Kenyan real estate firm Mi Vida is capitalizing on the rising demand for upscale, low-density homes with the launch of 156 Elara, a KES 5.6 billion (USD42 million) development featuring 156 luxury townhouses in Tatu City, Africa’s premier new urban center, indicating a thriving property market beyond Nairobi’s skyscrapers.
This venture represents Mi Vida’s significant foray into Kenya’s high-end segment, where premium property sales have surged 28% year-over-year through Q1 2026, propelled by wealthy buyers seeking space and security amidst urban growth. Pricing begins at KES 25.6 million for three-bedroom duplexes and reaches KES 44.5 million for four-bedroom triplexes, consistent with Nairobi’s luxury sector averages of KES 150,000–250,000 per square meter for low-density residences.
Samuel Kariuki, Mi Vida’s Chief Executive Officer, positioned the launch as a response to shifting preferences for horizontal living in secure planned communities like Tatu City, East Africa’s pioneering mixed-use Special Economic Zone. Departing from Mi Vida’s previous emphasis on affordable and mid-range apartments, 156 Elara covers five acres with duplexes and triplexes centered on Club Elara, a wellness facility featuring a heated pool, fitness center, and green areas.
“Our expansion into the luxury segment with 156 Elara represents a calculated move fueled by market evolution and increasing demand for low-density, superior homes. This strategic extension enables us to serve across affordable, mid-market, and luxury categories in the coming five years,” stated Mr. Kariuki.

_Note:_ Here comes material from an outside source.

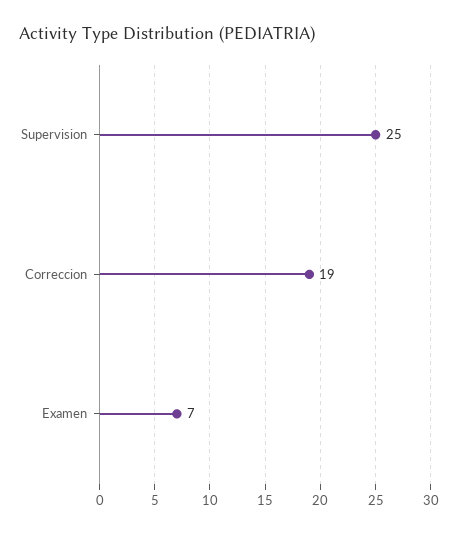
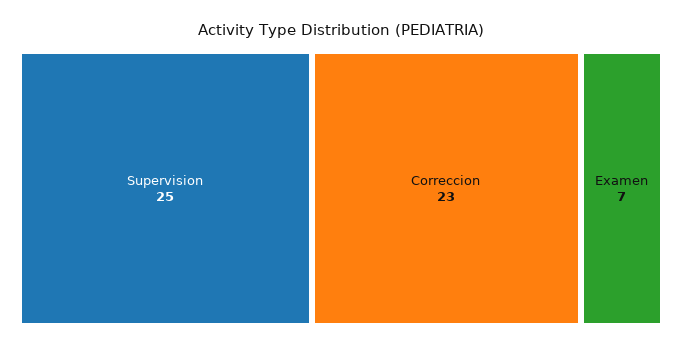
Correccion: 19 -> 23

This diversification coincides with a 35% growth in Kenya’s premium housing pipeline in the Ruiru-Kiambu corridor, driven by homeowners choosing more tranquil living environments, multinational corporate relocations, and remote work patterns. Owner-occupiers are expected to constitute 80% of purchasers, with investors targeting 7-9% annual rental yields from Tatu City’s amenity-rich environment, reflecting a trend toward primary residence demand in suburban planned communities.
The development strengthens Mi Vida’s presence in Kiambu County, its second project there after Keza Laika, establishing Tatu City as the catalyst for regional real estate expansion.

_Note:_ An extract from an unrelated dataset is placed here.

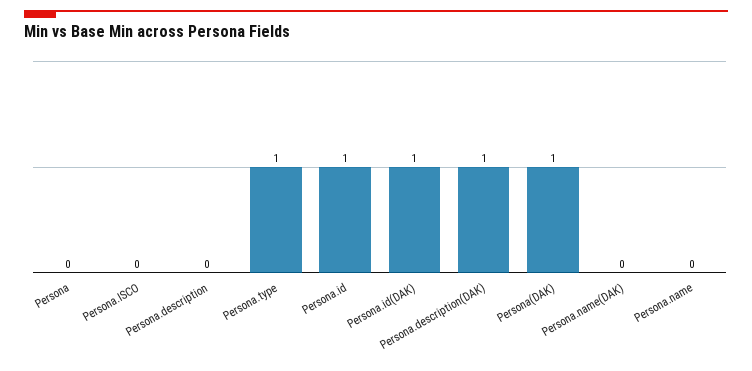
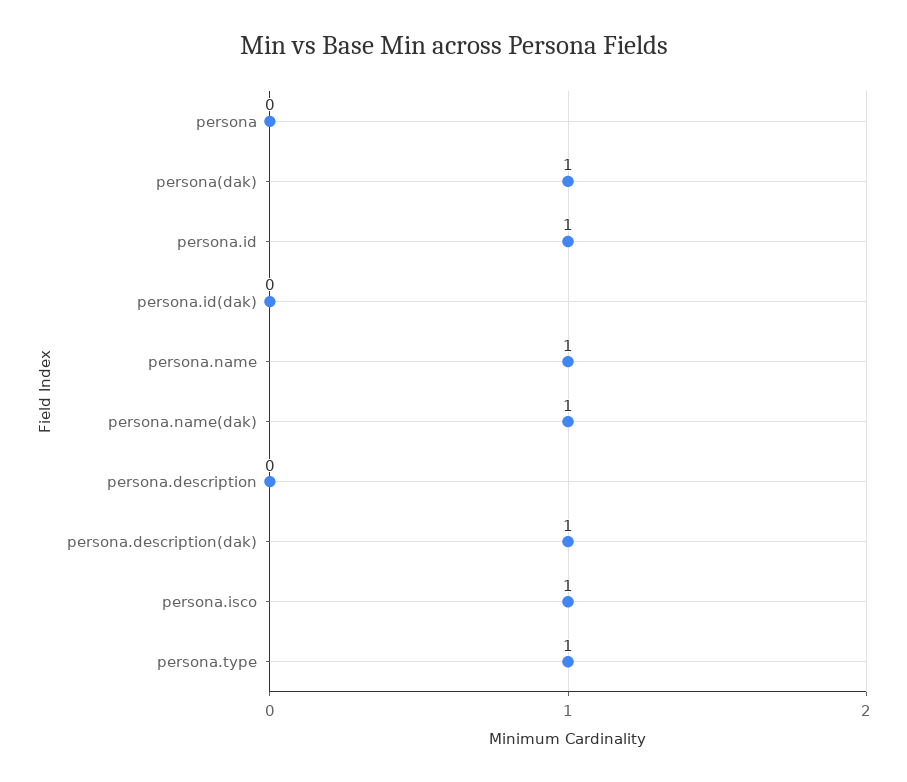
Persona.ISCO: 0 -> 1
Persona.id(DAK): 1 -> 0
Persona.name(DAK): 0 -> 1
Persona.name: 0 -> 1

Satellite regions like Kiambu County have drawn increasing property investment due to improved infrastructure and lower land costs. Strategically located between major urban centers, Tatu City presents a well-structured alternative with 99.7% power reliability, 24/7 water supply, 70km of roads, and 110km of underground high-speed fiber connectivity.
Tatu City offers more than just infrastructure. 156 Elara residents will reside just 300 meters from the world’s only urban wildlife sanctuary, with over 100km of exercise trails, parks, and green spaces at their doorstep. Families will also benefit from proximity to leading educational institutions including Crawford International School and Nova Pioneer, alongside a growing array of lifestyle amenities. Tatu City already hosts 110 businesses and conveniences, including financial institutions, Naivas Supermarket, Tamambo by Tamarind Group, and Cascade Kitchens, providing immediate access to shopping, dining, and daily services within minutes of home.

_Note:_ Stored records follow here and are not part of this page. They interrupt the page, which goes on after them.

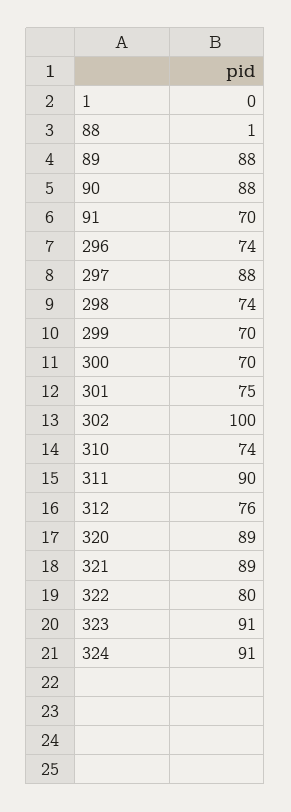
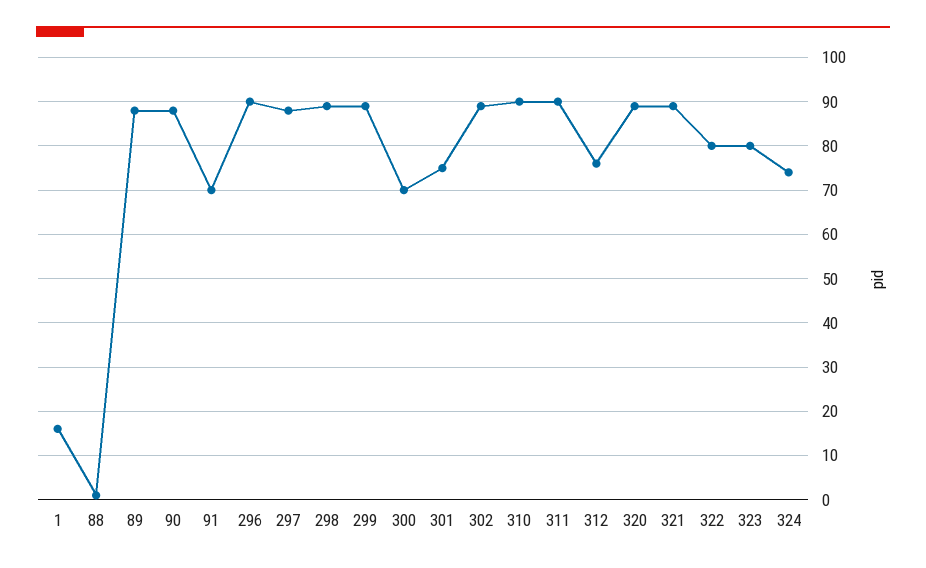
1: 0 -> 15
296: 74 -> 90
298: 74 -> 90
299: 70 -> 90
302: 100 -> 90
310: 74 -> 90
323: 91 -> 80
324: 91 -> 75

Stephen Jennings, Founder and CEO of Rendeavour, commented, “Tatu City already accommodates more than 7,000 residents, a figure expected to triple in the next five years as more families and businesses pursue enhanced living and working conditions. In collaboration with partners like Mi Vida Homes, we are broadening housing options to address growing demand fueled by migration from traditional urban areas and Tatu City’s rapid development. Landmarks such as the upcoming Wellington College International Kenya, scheduled to welcome 1,500 students from September 2028, will further solidify Tatu City’s position as Kenya’s premier live-work-play destination.”
As Kenya’s upper-middle class expands, projected to add 1.2 million households by 2030, initiatives like 156 Elara highlight a shift toward sustainable, family-focused luxury amid a national housing deficit of 2 million units. Mi Vida aims to span from affordable to premium segments over the next five years, positioning itself as a comprehensive player in a market primed for institutional investment.